By Eric Rosane / [email protected]
A 250-acre irrigation project along National Highway 6 which belongs to the town of Chehalis has a new name, says city manager Jill Anderson: poplar farm.
Since it was acquired by the city about two decades ago, the land has been known as the “poplar plantation” for its use of the namesake trees which soak up reclaimed water and recharge a local aquifer. But an extensive examination of perceptions of the breed in America in recent months – along with a decaying wooden sign – has prompted the city to rethink the name.
While the word “plantation” seems appropriate in describing the land, to some it evokes the centuries-old practice of using bonded black labor in the American plantation economy.
Simply put, this is not a positive reflection of what the site is. At least that was the reasoning behind an email Anderson received from a member of Rural Americans Against Racism. Anderson said he received a polite email from a member of the group suggesting that the city rename the site, located at 1026 State Route 6 in Chehalis.
“In reference to the word, it has a more loaded meaning,” Anderson told The Chronicle, describing the email’s position on the use of the word plantation.
Anderson said she found the group’s reasoning articulate and respectful. So she called to change the name.
In a post on the Multiculturally Minded Lewis County Facebook group in late June, Michelle Conrow called for action to change the name of the site after it was brought to their attention that black visitors to the area were felt “unwelcome and left with a negative feeling because of the sign.
“The word plantation, although technically correct, cannot be dissociated from (the) association with the enslaved blacks (on) whose plantations were built. Plus, the trees in Billie Holiday’s “Strange Fruit” are poplars, “Conrow wrote.
Normally, a city council vote would be required to change the name of a city-owned facility, site or property. But because the poplar farm has never been officially named except in city documents and background documents, city leaders have the right to make the appeal, Anderson said.
The name used is just a descriptor, she said.
“There is no formal declaration of this plot of land, as far as I am concerned,” she said. “That’s kind of what it’s called.”
Anderson said they plan to replace the wooden sign with a more weather-resistant metal sign, similar in theme to the city’s direction signs. She said she didn’t have a timeline for when this new one would be in place.

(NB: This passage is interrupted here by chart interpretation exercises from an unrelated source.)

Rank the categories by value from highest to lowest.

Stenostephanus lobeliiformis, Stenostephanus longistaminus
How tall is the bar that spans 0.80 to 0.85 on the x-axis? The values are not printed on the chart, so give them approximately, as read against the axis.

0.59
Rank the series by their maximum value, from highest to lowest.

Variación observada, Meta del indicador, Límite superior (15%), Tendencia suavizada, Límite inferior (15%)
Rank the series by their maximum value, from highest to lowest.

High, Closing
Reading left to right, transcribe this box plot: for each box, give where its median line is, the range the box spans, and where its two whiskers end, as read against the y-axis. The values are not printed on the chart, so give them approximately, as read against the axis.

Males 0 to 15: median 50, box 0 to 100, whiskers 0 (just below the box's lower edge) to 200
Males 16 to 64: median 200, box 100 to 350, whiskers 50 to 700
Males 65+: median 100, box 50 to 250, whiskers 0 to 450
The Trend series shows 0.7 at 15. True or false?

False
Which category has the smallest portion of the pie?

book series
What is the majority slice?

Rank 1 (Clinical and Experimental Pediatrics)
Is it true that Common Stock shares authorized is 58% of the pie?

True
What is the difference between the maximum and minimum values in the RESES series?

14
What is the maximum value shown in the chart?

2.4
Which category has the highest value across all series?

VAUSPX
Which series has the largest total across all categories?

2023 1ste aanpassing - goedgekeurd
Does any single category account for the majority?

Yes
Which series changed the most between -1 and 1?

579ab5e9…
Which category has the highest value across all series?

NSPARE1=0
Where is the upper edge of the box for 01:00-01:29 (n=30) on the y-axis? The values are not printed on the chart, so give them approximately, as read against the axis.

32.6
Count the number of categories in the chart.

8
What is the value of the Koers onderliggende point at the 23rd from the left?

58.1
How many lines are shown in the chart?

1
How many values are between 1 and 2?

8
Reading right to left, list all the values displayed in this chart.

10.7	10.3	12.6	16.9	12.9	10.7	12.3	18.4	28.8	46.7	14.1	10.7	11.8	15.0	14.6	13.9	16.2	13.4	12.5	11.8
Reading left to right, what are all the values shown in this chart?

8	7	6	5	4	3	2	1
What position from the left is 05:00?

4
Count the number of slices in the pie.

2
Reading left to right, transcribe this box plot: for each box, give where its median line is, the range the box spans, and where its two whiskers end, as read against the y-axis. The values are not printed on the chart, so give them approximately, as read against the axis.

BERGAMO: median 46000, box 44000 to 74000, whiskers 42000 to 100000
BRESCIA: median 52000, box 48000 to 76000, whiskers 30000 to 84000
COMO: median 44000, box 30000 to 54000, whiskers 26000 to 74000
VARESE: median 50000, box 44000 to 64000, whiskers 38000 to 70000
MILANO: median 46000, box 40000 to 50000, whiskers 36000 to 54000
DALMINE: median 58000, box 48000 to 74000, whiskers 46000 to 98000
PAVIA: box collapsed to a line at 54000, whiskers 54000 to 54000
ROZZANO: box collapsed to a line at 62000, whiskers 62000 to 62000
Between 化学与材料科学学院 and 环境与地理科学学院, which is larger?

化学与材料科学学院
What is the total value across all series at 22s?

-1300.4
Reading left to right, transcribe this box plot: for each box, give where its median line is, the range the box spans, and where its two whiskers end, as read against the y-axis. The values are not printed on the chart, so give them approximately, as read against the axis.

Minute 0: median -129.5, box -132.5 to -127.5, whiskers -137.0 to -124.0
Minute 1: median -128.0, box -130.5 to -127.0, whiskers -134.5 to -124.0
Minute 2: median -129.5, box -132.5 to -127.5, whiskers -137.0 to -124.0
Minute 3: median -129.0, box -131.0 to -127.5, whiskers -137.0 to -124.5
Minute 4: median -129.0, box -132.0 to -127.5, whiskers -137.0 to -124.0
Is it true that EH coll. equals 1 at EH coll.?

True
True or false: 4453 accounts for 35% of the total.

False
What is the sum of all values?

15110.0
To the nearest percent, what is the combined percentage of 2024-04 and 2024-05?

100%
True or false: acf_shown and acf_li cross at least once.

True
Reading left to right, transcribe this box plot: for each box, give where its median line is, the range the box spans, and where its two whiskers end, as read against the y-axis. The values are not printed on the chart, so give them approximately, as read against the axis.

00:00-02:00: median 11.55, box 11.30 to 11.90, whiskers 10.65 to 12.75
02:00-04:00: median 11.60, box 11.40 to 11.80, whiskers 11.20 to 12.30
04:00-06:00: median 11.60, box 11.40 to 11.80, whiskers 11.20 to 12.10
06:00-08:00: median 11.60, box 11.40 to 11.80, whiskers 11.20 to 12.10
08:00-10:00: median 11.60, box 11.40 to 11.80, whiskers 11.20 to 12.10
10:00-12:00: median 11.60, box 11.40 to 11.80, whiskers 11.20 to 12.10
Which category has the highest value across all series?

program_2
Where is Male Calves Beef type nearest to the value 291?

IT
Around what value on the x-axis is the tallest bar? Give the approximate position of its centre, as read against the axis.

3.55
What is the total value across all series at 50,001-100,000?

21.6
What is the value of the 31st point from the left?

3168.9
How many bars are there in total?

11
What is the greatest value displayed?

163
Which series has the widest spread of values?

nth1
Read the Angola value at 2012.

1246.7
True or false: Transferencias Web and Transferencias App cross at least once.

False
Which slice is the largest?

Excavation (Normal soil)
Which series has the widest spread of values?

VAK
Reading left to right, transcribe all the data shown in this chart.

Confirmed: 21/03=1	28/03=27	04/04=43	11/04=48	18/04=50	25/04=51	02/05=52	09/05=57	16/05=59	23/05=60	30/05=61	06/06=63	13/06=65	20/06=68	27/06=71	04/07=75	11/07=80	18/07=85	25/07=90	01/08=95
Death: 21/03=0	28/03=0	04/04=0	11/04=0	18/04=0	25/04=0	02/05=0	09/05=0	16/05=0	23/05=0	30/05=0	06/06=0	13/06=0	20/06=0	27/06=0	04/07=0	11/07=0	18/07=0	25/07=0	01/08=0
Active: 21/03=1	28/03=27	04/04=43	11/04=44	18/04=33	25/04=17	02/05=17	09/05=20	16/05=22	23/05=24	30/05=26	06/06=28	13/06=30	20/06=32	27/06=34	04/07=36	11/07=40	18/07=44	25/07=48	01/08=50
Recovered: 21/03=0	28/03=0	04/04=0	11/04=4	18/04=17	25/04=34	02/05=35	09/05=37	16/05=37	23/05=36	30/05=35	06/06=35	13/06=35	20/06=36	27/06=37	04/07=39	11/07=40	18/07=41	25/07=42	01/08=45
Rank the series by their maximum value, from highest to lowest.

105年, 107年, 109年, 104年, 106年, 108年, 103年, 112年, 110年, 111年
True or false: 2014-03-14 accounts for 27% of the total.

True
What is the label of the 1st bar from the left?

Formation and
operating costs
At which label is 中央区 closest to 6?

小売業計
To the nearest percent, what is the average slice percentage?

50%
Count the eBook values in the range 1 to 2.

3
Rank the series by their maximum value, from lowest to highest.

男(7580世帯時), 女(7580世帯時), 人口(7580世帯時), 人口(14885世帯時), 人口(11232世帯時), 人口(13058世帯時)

Before the irrigation site was home to thousands of poplars, the large land was once owned by the Hamilton family, according to previous articles in The Chronicle.
Water recovered from the city’s sewage treatment plant is periodically pumped to the poplars when the water flow from the Chehalis River drops below 1,000 cubic feet per second, according to information on the website. from the city.
The irrigated poplar plantation is divided into 11 management units, one or two of which are watered at a time, and planted with nine different hybrid varieties. Treated water also strengthens an underground aquifer. The trees grow 8 to 10 feet per year and are harvested every 10 to 15 years to make paper.